2. Suddenly, he heard tapping on the window. It was a bird flying against the glass of his window trying to get out of the snow into the warmth of his home. The man felt sorry for on the bird, and he went outside, hoping to bring it in.
3. As he approached the bird, the bird just flew against the window even harder. Pretty soon, the bird flew into the bushes below the window, half frozen, but too afraid to be caught by this huge man.
4. The more the man tried to reach for the bird, the more the bird flew frantically into the snow and thorns of the bushes.
5. After a few minutes in the cold and seeing the bird continue to injure itself, the man yelled out in frustration, "Stupid bird, can’t you understand that I’m trying to help?" The man paused and thought, "If only you understood you wouldn’t fly away ... if only ... if only I could become a bird, and get you to understand."
6. Just then, the church bells rang, as they always did on the hour. But when the man heard the bells this time, he fell to his knees and began to cry, saying, "Oh, God, I didn’t understand. Oh, God, I didn’t understand."
III. That’s the real question, do you really understand? In all the hustle and bustle that Christmas has become do your really understand what it is all about.
A. Do you realize that Christmas is about God Almighty coming to Earth in the form of a man so that he could help us understand?
B. Its about God wanting to help us, but us not being able to see that he wanted to help us.
C. Its about God wanting us to trust him and give him the place in our lives that he has to have for our lives to be what they should be.
D. But we didn’t understand, so he came so we could. He came and paid for our sin, and gave us the gift of himself, something that we could put our trust in.
E. Is your Christmas celebration about you, and about presents, and food, and trees, or is it about the birth of a savior?
F. I don’t think that there is anything wrong with the methods and symbols that we use to celebrate Christmas.
G. Spending time with our families is something that we should all do more of.
H. Giving to others is something that doesn’t hurt anyone, but we have to remember that the real point of it is not what we get under a tree, but what we got on a Cross.
I. The real point of Christmas is found in the bible and always will be.
(John 3:16 - 18 NIV) "For God so loved the world that he gave his one and only Son, that whoever believes in him shall not perish but have eternal life. For God did not send his Son into the world to condemn the world, but to save the world through him.
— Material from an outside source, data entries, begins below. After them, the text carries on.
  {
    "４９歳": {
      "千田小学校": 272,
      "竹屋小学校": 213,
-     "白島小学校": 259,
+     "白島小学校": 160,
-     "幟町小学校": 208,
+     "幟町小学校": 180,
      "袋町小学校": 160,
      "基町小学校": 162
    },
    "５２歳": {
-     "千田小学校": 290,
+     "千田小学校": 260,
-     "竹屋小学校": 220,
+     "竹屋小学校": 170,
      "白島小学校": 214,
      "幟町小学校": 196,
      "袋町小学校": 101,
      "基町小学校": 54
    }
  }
Whoever believes in him is not condemned, but whoever does not believe stands condemned already because he has not believed in the name of God’s one and only Son.
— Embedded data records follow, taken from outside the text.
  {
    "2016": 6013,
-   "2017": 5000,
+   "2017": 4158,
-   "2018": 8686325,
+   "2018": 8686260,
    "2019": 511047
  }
J. That is what Christmas is about.
K. And, I know that you might think that I am crazy for using ET to talk about Christmas but I want you to keep this thought in your mind as you celebrate it this year.
L. If ET was at your house during the Christmas holidays, would he be able to see what it was that you were really suppose to be celebrating? I hope in what you do he would be able to see that Jesus was what the holiday was about?
M. Or I hope that if he wouldn’t have been able to in the past that he will be able to this year.
N. Because, Jesus is the reason that we celebrate Christmas, and if we lose that we everything.
O. Because what Christmas is about is and always has to be (John 3:16 - 18 NIV) "For God so loved the world that he gave his one and only Son, that whoever believes in him shall not perish but have eternal life. For God did not send his Son into the world to condemn the world, but to save the world through him. Whoever believes in him is not condemned, but whoever does not believe stands condemned already because he has not believed in the name of God’s one and only Son.